Some might say this is further proof that AI needs to be reigned in. I disagree. This is not a case against ChatGPT or the use of AI. It’s a case against using content without verifying its accuracy. Plain and simple; they were not fooled by ChatGPT output , because they never verified a single thing that was output as a response.

People were lazy. Don’t punish the technology for the human condition. 

I’ve put a link to Judge Castel’s findings in the resources section of today’s episode at 505updates.com. It’s written, thoughtfully organized, and is not mired in legal jargon. It’s well worth the read.

Thank you to my friend Joel MacMull for sending me a copy of Judge Castel’s findings. 

This is Mark Miller reporting in from New York City, just a couple steps away from the Supreme Court.

Marcel Brown: 

This is Marcel Brown with your technology history for June 27th. 

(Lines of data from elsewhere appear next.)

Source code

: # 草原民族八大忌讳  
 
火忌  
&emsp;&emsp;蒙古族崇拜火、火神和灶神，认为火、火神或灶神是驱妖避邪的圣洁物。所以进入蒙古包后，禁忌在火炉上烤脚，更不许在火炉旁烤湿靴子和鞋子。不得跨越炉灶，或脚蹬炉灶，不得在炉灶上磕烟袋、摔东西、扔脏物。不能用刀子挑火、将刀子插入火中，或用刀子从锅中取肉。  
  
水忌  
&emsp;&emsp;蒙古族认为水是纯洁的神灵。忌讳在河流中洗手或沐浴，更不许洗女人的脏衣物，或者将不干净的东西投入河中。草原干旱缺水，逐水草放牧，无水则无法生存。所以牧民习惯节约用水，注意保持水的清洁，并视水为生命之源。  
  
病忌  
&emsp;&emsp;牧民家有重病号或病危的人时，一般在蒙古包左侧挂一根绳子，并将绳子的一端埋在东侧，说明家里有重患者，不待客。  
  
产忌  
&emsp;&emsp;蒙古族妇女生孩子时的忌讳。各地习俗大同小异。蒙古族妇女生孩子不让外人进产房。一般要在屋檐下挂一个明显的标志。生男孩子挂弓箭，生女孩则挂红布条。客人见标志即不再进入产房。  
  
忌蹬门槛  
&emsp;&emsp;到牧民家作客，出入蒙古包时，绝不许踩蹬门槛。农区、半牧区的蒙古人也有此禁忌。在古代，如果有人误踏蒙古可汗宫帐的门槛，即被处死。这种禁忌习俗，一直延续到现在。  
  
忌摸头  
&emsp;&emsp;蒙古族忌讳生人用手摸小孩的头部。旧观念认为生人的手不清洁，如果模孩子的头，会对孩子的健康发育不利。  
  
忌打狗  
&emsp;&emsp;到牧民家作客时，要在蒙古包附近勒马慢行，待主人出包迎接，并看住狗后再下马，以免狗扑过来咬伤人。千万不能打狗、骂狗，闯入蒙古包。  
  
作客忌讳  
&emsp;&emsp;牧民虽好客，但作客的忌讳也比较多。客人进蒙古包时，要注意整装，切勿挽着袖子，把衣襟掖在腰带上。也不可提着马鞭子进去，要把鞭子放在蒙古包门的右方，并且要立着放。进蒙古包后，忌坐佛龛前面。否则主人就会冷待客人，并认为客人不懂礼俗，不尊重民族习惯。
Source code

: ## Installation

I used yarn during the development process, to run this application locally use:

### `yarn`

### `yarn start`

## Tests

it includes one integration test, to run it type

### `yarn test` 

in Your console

June 27th, 1972. The iconic video game company Atari is founded by Nolan Bushnell in Ted Dabney. Their first video game Pong was the first commercially successful video game and led to the start of the video game industry 

In 1977, Atari’s video computer system known as the VCS, and later the Atari 2600, popularized the home video game market. Before the video game crash of 1983, Atari was the fastest growing company in the history of the United States at the time, and the brand was synonymous with video games. All those who have enjoyed video games, whether we started playing in the seventies, eighties, or just in the last few years, should take a moment to reflect on the company that single-handedly spawned the video game industries we so cherish.

I propose that the best way to do that, well, stop what you’re doing and play a video game right now. 

That’s your technology history for today. For more, tune in tomorrow and visit my website ThisDayInTechHistory.com.

Mark Miller: 

That’s our update for today, June 27. I’m Mark Miller. . We’ll be back tomorrow at 5:05.